Nothing is needed except the lines below that run from the one with "(166, 164) none" through the one with "(1008, 388) none -> [324,618,385,631] and use", repeated exactly.

━━━━━━━━

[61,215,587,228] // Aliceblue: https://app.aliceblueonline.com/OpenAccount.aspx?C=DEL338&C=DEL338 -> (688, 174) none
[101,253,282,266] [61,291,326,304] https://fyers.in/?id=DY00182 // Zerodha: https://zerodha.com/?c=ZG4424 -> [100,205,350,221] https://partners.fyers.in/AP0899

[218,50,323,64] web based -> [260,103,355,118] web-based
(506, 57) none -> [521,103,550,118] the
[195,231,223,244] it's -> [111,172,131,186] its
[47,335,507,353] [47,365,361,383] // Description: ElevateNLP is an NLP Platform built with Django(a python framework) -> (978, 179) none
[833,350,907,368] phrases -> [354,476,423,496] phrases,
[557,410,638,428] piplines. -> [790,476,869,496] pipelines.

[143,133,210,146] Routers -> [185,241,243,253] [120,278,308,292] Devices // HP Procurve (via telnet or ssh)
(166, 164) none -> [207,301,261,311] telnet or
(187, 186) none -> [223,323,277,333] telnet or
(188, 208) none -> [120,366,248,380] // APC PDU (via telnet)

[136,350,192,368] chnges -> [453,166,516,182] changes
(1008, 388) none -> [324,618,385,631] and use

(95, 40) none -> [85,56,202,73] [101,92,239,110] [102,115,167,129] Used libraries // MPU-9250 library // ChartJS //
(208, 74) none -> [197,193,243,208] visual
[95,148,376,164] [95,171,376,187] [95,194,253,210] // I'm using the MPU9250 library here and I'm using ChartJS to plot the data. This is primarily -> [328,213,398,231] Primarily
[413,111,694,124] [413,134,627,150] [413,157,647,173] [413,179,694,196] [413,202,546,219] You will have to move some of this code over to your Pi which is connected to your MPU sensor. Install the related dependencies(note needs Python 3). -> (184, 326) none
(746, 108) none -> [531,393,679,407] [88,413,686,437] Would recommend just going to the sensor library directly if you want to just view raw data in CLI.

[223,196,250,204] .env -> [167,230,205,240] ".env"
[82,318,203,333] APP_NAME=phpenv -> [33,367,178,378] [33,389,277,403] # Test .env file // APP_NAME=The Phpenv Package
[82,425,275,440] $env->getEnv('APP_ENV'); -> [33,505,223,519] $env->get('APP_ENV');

━━━━━━━━

Reply:
(166, 164) none -> [207,301,261,311] telnet or
(187, 186) none -> [223,323,277,333] telnet or
(188, 208) none -> [120,366,248,380] // APC PDU (via telnet)

[136,350,192,368] chnges -> [453,166,516,182] changes
(1008, 388) none -> [324,618,385,631] and use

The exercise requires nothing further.